*DOCUMENT*.
Webb: Lately, I've really enjoyed Imagine by Steve Turner, which is probably the most Biblical and balanced treatment of the Christian's engagement in and with the arts that I've ever seen. Don Miller is a friend and has written some pretty extraordinary books lately as well (Blue Like Jazz, Searching For God Knows What). In addition, I've really been getting into guys like Jim Wallis, Denis Haack, and Ronald Sider.

Stocki: You hit CCM hard to with "I Love the Lord" but don't hear a single. Justified cynicism?

Webb: Well, that song ("Ballad in Plain Red") was written entirely from the perspective of Satan, so I thought a little cynicism was in order. But truly, I think his worst work is happening right under our noses in the Christian' sub-culture, much more so than in adds for beer and cigarettes. It's our slow and progressive compromises where he really gets us.

Stocki: What do you feel needs to change within CCM?

*STATED EXERCISE A*.
List every book title mentioned in the interview.
*STATED EXERCISE B*.
Answer these questions from the interview:
(i) Who wrote Imagine?
(ii) What does Webb call Don Miller?
(iii) From whose perspective was "Ballad in Plain Red" written?

(Dataset records)
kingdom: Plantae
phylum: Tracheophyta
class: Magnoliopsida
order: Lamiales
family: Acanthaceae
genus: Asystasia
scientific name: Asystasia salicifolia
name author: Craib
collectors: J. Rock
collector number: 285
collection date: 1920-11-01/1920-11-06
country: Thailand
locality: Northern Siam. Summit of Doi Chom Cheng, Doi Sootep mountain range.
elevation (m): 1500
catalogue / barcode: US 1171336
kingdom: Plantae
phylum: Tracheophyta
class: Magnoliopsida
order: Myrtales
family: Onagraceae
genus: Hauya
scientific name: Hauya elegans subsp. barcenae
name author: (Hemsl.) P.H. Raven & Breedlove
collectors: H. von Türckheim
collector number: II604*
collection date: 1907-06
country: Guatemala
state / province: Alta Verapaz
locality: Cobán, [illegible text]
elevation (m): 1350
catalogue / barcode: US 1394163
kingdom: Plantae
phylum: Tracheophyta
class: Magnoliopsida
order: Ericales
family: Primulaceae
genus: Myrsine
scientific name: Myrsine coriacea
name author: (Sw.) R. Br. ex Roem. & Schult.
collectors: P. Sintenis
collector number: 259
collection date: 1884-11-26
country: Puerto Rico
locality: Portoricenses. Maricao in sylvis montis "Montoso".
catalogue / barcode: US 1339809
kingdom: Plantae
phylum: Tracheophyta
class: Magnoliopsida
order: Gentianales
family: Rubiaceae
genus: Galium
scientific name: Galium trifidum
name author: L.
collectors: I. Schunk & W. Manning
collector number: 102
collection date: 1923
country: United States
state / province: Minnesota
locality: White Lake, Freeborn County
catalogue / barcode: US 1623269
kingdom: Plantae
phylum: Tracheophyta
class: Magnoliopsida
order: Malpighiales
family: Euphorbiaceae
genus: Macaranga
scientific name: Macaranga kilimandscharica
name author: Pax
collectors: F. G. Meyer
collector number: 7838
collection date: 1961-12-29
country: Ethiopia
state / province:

*FINISHED ANSWER A*.
Imagine; Blue Like Jazz; Searching For God Knows What

*FINISHED ANSWER B*.
(i) Steve Turner
(ii) A friend
(iii) Satan's